**Problems to solve**
**a.** In the forum discussion, what was the only crime of the women recently released from mental hospitals as old women?
**b.** Resume the forum discussion about the joke and attitudes toward women's sexuality, starting after its final post.

*** Opening of Passage provided ***

FGS! now i look back here and you have left this for me??? why??
I'm leaving this thread now, its upset me totally. I'm not causing any trouble.
I hate it when arguments ensue on here, I have enough nasty stuff in RL, and dont come here for it. so please leave me alone. I was trying to keep the peace a little. I have never, and do never intend to fall out with anyone on here. Please dont drag me in and start on me.
I'm a bit scared to say anything here incase some one sends the heavies round, so before I start lets all take a deep breath, get out of the chair , have a stretch, then come back ...
ok
The attacks on women when it comes to sexuality have been a constant in recorded history as far back and as recent as you could care to go. Just think about those poor women who were recently released from mental hospitals as old women when their only crime was to get pregnant out of wedlock? Their incarceration is a shame that no official has ever properly apologised for.
This does illustrate the fact that women are considered wholly responsible for the control of their fertility. 2 people have a shag but "she" is the one who gets pregnant. The playing field is becoming more even (more of a steep hillside than a cliff face- better but not great) but societies opinion does not change overnight.
I'm not going to defend the joke by explaining why it can be seen as funny - mostley because I'm still scared of those heavies, but also because I don't think this discussion is about UJ any more.

*** Close of Passage provided ***
*** Opening of Data extracts ***

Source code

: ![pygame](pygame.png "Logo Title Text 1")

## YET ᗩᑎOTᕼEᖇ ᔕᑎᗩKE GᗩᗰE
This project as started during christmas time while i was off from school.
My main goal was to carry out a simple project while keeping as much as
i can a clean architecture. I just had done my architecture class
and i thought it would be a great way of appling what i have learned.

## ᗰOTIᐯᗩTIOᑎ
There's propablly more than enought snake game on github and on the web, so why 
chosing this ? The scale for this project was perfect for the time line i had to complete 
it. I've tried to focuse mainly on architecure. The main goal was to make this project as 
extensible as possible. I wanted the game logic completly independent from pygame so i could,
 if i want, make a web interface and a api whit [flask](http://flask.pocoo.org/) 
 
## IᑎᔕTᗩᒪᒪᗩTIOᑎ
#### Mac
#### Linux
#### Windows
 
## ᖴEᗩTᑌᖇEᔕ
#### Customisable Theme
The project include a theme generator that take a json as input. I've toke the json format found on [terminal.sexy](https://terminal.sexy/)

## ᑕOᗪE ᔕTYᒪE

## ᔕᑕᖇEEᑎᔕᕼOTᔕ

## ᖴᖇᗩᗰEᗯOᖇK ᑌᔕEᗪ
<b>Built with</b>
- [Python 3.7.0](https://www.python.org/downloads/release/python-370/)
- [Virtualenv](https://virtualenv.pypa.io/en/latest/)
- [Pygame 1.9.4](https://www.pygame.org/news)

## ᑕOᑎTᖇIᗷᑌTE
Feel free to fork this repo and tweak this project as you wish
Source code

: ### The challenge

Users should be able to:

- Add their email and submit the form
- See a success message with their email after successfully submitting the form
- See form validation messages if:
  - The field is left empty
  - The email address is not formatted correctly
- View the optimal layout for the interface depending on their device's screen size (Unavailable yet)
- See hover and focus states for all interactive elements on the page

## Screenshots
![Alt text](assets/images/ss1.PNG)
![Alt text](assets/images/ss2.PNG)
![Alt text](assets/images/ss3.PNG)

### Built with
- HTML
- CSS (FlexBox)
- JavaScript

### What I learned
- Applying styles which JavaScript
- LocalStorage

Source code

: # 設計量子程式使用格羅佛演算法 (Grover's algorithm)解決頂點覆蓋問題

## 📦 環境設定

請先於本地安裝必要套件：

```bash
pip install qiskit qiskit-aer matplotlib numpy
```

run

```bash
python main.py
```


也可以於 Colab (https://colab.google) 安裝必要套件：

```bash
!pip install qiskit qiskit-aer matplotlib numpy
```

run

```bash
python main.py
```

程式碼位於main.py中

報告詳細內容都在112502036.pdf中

*** Close of Data extracts ***

**Outputs in order**
**a.** They got pregnant out of wedlock.

**b.**
paula, I' ve not read all the posts by everyone, by any means, just the last couple of pages, and it seems a bit much to me, thats all. yet, on it goes...
I'm not arguing, so please dont bring me into it.
I happened to read the prostitute comment as a turn of phrase, and nothing more, yet others wanted to read it otherwise and jumped on UC for it. this is what i was commenting on.
And there is much worse stuff said about UJ outside this forum. I think this thread is very much the tip of the iceberg. She probably does the Hello stuff because it pays so well and means she can be with her kids. I would cringe at the thought of doing it myself (not that anyone would ask!!) but if my career wasn't doing so well, I had three kids to look after and someone was waving a fat cheque and I could approve all the words and pictures, I might well be tempted. To be fair to her, I think the latest appearance she toned down the 'at last I've found Mr perfect' stuff. And I don't think there were any pictures of her children, but I might be wrong. I don't read hello.
I apologised to UC when I thought I'd been too personal. But the point is, this isn't about her. It's about a whole climate in which women are slags and tarts and can't keep their kickers on and - worst of all - 'have spread their legs' for stuff that just doesn't get said about men. The 4x4 comment sounds just a silly joke, but I think in a climate where you get all the rest of it, it's not benign.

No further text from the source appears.